To determine the accuracy of each CMIP6 model, the simulation results of rainfall and temperature of each basin in the historical period were compared with observational statistics. In this step, the Kling-Gupta statistical test (KGE) was used to determine the accuracy of each model (correlations). This measure, while being simple, includes the mean, standard deviation, and correlation coefficient of the series of observation and simulation data obtained from the model, and weighting based on this measure can be of great help in increasing the accuracy of the modeling results. And finally, for micro-scale, Oribi method based on various approaches such as probability distribution mapping, empirical cumulative distribution function mapping, quantile mapping and quadrature density distribution mapping is presented, which is used in many studies to evaluate networked and recorded rainfalls. to be This method works by correcting the mean, standard deviation and quantiles by equalizing the distribution functions of model outputs and observational data. In the bias method, it is assumed that the simulated and observed precipitation follow the same proposed distribution, which in turn may cause bias.
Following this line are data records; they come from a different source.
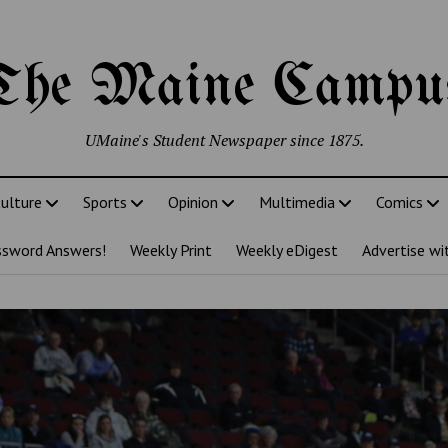
The Maine Campu
UMaine's Student Newspaper since 1875.
ulture
Sports
Opinion
Multimedia
Comics
ssword Answers!
Weekly Print
Weekly eDigest
Advertise wi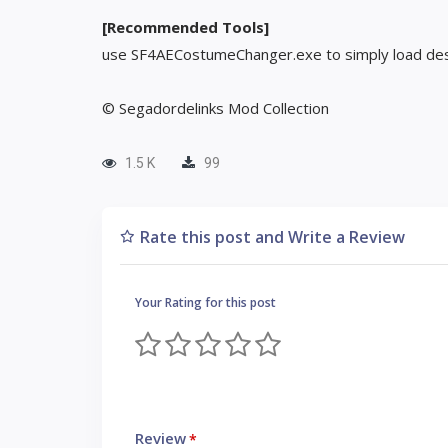
[Recommended Tools]
use SF4AECostumeChanger.exe to simply load des
© Segadordelinks Mod Collection
1.5 K
99
Rate this post and Write a Review
Your Rating for this post
Review
*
Based on this, gamma distribution in the form of α and β scale is often used for the distribution of precipitation events.

The output of general atmospheric circulation models in terms of temporal and spatial resolution is about tens of kilometers on a daily and monthly scale, which are large scale compared to climate processes. In addition, GCM simulations in both temporal and spatial scales have uncertainty in the parameterization of processes, so the output of these models cannot be directly used in climate change studies. Therefore, exponential scaling and skew correction of GCM simulations are necessary to obtain information at a suitable scale. Therefore, the present study investigated and evaluated the accuracy of CMIP6 models, which were recently published by IPCC, for the simulation of temperature and precipitation in Razavi Khorasan Province. For this purpose, the output of GCM models during the period of 1988-2018 was extracted and their accuracy was based on the observational data of seven synoptim stations (Mashhad, Gonabad, Qochan, Sarkhes, Sabzevar, Tarbiat Heydarieh and Torbat Jam) using the index King-Kupta (KGE) was investigated. The results showed that the GESM2 model has the highest accuracy for temperature estimation and the HadGEM3-GC model for the precipitation variable, and also based on this person, it was determined that in CMIP6 models, temperature is more accurate than precipitation. The results of rainfall variable simulation by CMIP6 climate models under three scenarios SSP1-2.6, SSP2-4.5 and SSP5-8.5 during the upcoming period (2020 to 2100) for Razavi Khorasan province showed that in all stations of this province We will witness an increase in rainfall from 0.40% to 6.8%, the most increase in rainfall will occur in the east of the province and the least increase in rainfall will be in the center of the province. The average temperature in all parts of the province under the CMIP6 scenarios will be from 0.29 degrees Celsius to 2.75 degrees Celsius, and the largest increase will be related to Mashhad and Sabzevar stations.